Haddad rebate Tarcísio após episódio envolvendo agenda na Favela do Moinho
A disputa pelo governo de São Paulo ganhou um novo capítulo após o confronto entre Fernando Haddad (PT) e Tarcísio de Freitas (Republicanos) em torno de uma antiga agenda política na Favela do Moinho, na capital paulista. Durante uma sabatina realizada nesta terça-feira (11), Haddad contestou a versão apresentada pelo governador sobre sua participação no evento e afirmou que a associação feita durante o debate não corresponde aos fatos.
O episódio havia sido mencionado no primeiro debate entre os candidatos, quando Tarcísio questionou Haddad sobre a presença, em uma atividade pública realizada no Moinho, de uma mulher que posteriormente passou a ser investigada e presa sob suspeita de envolvimento com o tráfico de drogas.
Haddad questiona associação feita pelo governador
A agenda citada ocorreu em 2025 e contou com a participação de Haddad, do presidente Luiz Inácio Lula da Silva e de outras autoridades. Segundo a versão apresentada no debate, a mulher estava entre as pessoas presentes no local e posteriormente se tornou alvo de investigação criminal.
Haddad afirmou que não tinha conhecimento de qualquer suspeita envolvendo a mulher quando participou da atividade.

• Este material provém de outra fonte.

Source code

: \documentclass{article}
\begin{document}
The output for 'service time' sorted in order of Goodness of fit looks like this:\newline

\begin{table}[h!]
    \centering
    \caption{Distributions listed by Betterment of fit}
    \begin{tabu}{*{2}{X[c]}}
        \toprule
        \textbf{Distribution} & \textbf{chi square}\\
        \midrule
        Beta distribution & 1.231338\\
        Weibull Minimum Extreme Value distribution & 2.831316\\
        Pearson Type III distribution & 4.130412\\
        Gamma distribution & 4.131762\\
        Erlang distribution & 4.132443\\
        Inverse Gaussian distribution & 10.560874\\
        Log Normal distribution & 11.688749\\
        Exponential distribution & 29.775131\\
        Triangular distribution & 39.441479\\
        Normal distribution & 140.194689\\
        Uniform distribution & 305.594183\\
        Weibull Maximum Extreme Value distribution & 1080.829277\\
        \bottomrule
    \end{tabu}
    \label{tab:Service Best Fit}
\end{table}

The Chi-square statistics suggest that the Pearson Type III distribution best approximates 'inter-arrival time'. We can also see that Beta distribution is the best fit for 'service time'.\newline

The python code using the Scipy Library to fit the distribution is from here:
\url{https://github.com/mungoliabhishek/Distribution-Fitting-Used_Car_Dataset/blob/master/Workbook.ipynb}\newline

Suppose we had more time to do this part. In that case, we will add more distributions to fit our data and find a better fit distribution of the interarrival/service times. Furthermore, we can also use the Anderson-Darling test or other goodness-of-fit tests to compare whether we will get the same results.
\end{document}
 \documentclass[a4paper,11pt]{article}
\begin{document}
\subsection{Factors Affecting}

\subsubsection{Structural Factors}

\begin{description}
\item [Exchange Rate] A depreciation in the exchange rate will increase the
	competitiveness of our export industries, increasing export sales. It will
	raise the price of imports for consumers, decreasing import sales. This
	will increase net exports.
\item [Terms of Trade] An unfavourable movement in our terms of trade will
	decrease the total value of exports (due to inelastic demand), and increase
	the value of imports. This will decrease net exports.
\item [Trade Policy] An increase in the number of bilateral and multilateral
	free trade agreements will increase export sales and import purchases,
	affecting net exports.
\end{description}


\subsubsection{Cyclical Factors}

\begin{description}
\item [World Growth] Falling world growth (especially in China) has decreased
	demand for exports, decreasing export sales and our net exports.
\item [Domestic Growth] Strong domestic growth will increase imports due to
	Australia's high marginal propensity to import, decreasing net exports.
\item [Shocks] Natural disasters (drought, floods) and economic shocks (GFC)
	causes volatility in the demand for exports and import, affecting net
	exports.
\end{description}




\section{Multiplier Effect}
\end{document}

O petista também questionou a utilização do episódio como argumento eleitoral e disse que não seria possível atribuir a uma autoridade conhecimento prévio sobre todas as pessoas presentes em uma agenda pública.
O candidato ainda direcionou a discussão para a segurança pública, uma das principais áreas de interesse do eleitorado paulista. Haddad defendeu maior integração entre diferentes órgãos e afirmou que pretende criar mecanismos específicos para coordenar ações de combate ao crime organizado caso seja eleito.
Segurança pública domina disputa
Tarcísio, por sua vez, tem utilizado a segurança pública como um dos principais argumentos para defender sua administração e buscar a reeleição. Durante o debate, o governador aproveitou o episódio para questionar a participação de Haddad na agenda realizada na Favela do Moinho.
A discussão, entretanto, acabou envolvendo outros temas importantes para São Paulo. Educação, saúde, privatizações, Cracolândia, segurança pública e a relação entre o governo estadual e o governo federal também estiveram presentes nos questionamentos e nas críticas entre os candidatos.
O confronto evidencia que a eleição paulista deverá apresentar também uma forte dimensão nacional. Haddad é integrante do mesmo partido do presidente Lula, enquanto Tarcísio mantém proximidade política com setores da oposição ao governo federal.
Associação não comprova envolvimento criminal
Um ponto importante do episódio é diferenciar a disputa política de fatos comprovados judicialmente. A presença de uma pessoa posteriormente investigada em uma agenda pública não significa, por si só, que Haddad tivesse conhecimento de suas atividades ou qualquer envolvimento com crimes.
O próprio candidato afirma que desconhecia as suspeitas existentes contra a mulher na época do evento. Já Tarcísio utiliza o episódio como instrumento de crítica política para questionar as relações e escolhas do adversário.
A discussão, portanto, deverá continuar sendo explorada pelas duas campanhas durante a eleição, principalmente porque segurança pública costuma ocupar posição central entre as preocupações dos eleitores paulistas.
Eleição deve ter novos confrontos
Com o avanço da campanha, a tendência é que o embate entre Haddad e Tarcísio se intensifique. O episódio envolvendo a Favela do Moinho mostra como acontecimentos anteriores podem retornar ao centro do debate eleitoral e ganhar novas interpretações conforme os candidatos apresentam suas versões.
Além da segurança, temas como saúde, educação, infraestrutura, desenvolvimento econômico e gestão dos serviços públicos deverão ocupar espaço nos próximos encontros.
Para o eleitor, a disputa exigirá atenção ao contexto das declarações e à diferença entre acusações políticas, informações verificáveis e conclusões efetivamente estabelecidas pelas autoridades competentes. O confronto desta semana é mais um indicativo de que a eleição para o governo paulista deverá ser marcada por forte disputa de narrativas e elevado grau de exposição pública dos dois candidatos.